Wages. Wages are percolating, and that's the biggest cost for businesses. Unit labor costs for nonfarm businesses rose 1.3 percent in the quarter ended June 30 compared with a year ago, as hourly compensation increased while productivity dropped, Bureau of Labor Statistics data show.

Still, consumer confidence fell in August to the lowest level since March 2009, which could further hamper spending.

Gold rush

Gold pushed toward $1,900 an ounce last week as investors sought safe havens in the precious metals and in U.S. Treasury bills and bonds.

But is gold nearing a short-term correction? The exchanges where you can trade gold are starting to require more collateral from investors. There's more speculative demand, and therefore the regulators believe they should step in and boost the requirements to invest with borrowed money.

CME Group Inc. (CME), the largest futures market, hiked margins on gold contracts - that is, the minimum amount of cash speculators must keep on deposit. The minimum amount of cash that investors must keep on deposit for an initial account increased to $7,425 on a 100-ounce contract, up from $6,075.

Gold is up almost 25 percent this year alone, heading for an 11th straight annual gain.

For the traders out there, it might be time to take profits.

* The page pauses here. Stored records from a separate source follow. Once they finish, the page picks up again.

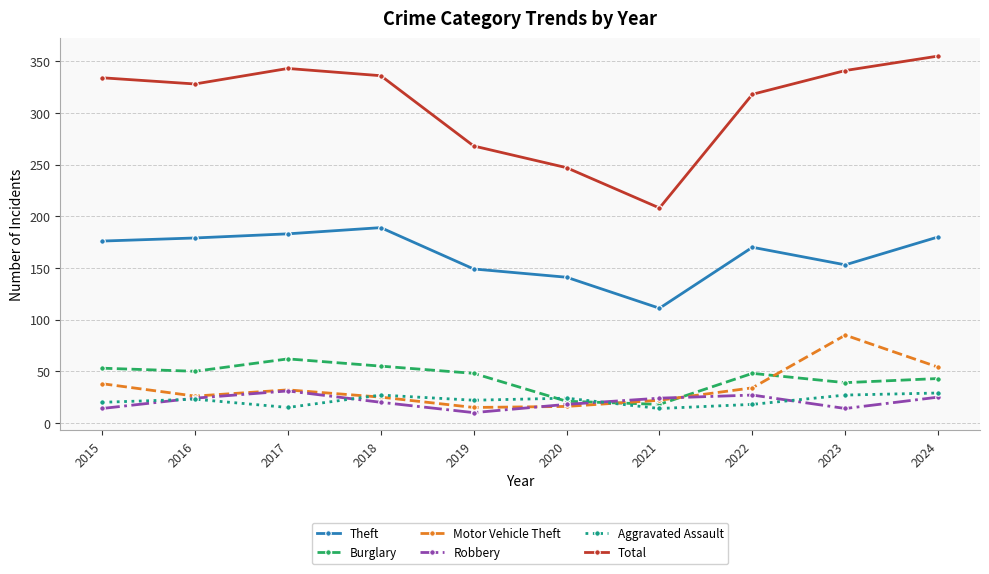

What is the average value of the Motor Vehicle Theft series?

35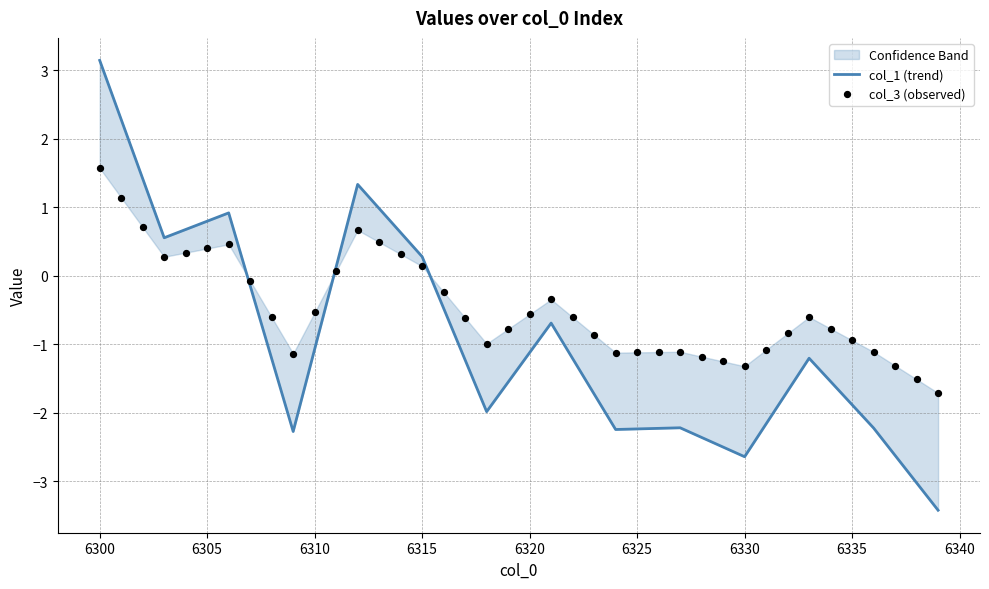

Which series has the largest total across all categories?

col_3 (observed)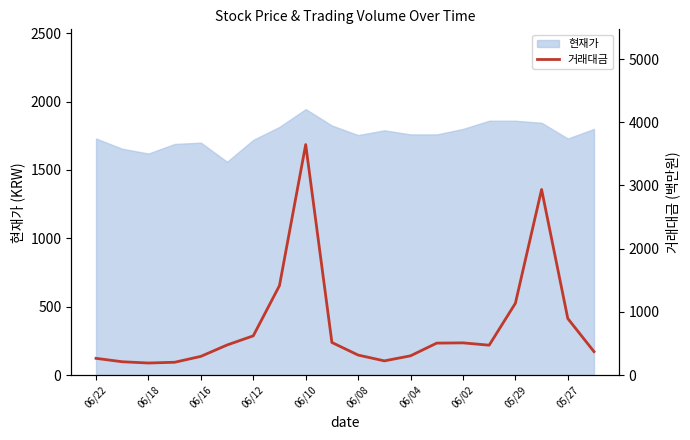

True or false: there are more than 2 points higher than both neighbors.

True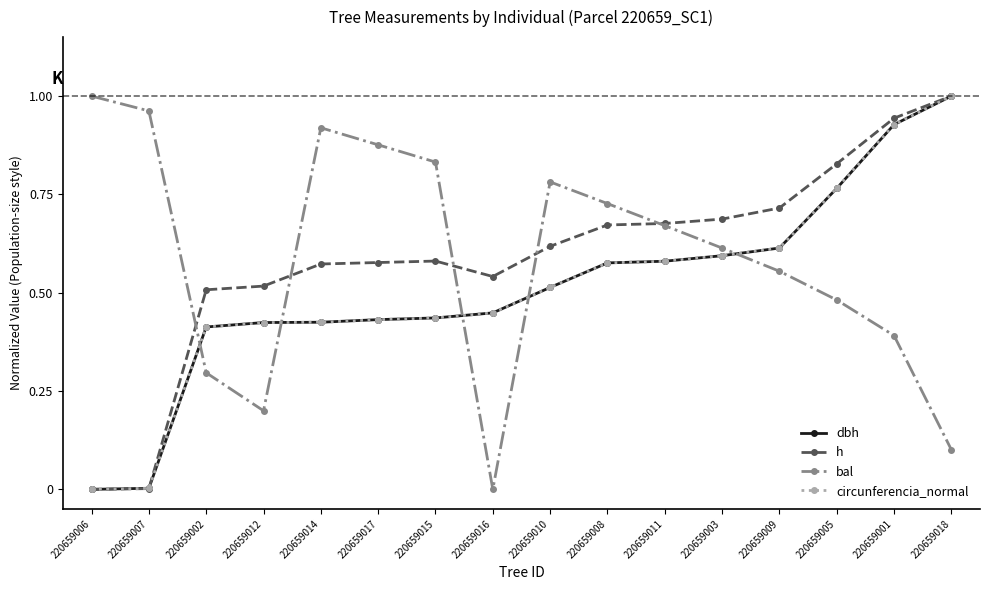

What is the label of the 16th point from the right?

220659006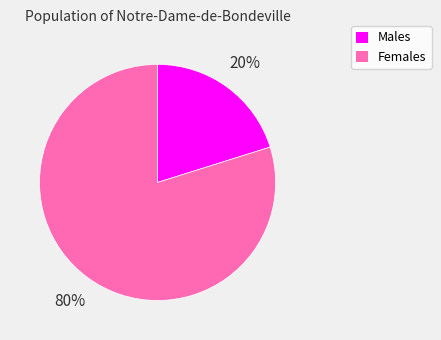

How many slices are in this pie chart?

2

That doesn't mean the secular bull market in gold is over, just taking a breather. Proof that gold could continue to climb? Even the socialists out there want gold in their safes.

Venezuelan President Hugo Chavez has ordered his central bank to repatriate $11 billion of gold reserves held in developed nations' institutions, such as the Bank of England. Venezuela holds 211 tons of its 365 tons of gold reserves in U.S., European, and Canadian bank vaults, and now Chavez wants to return the bars to his central bank.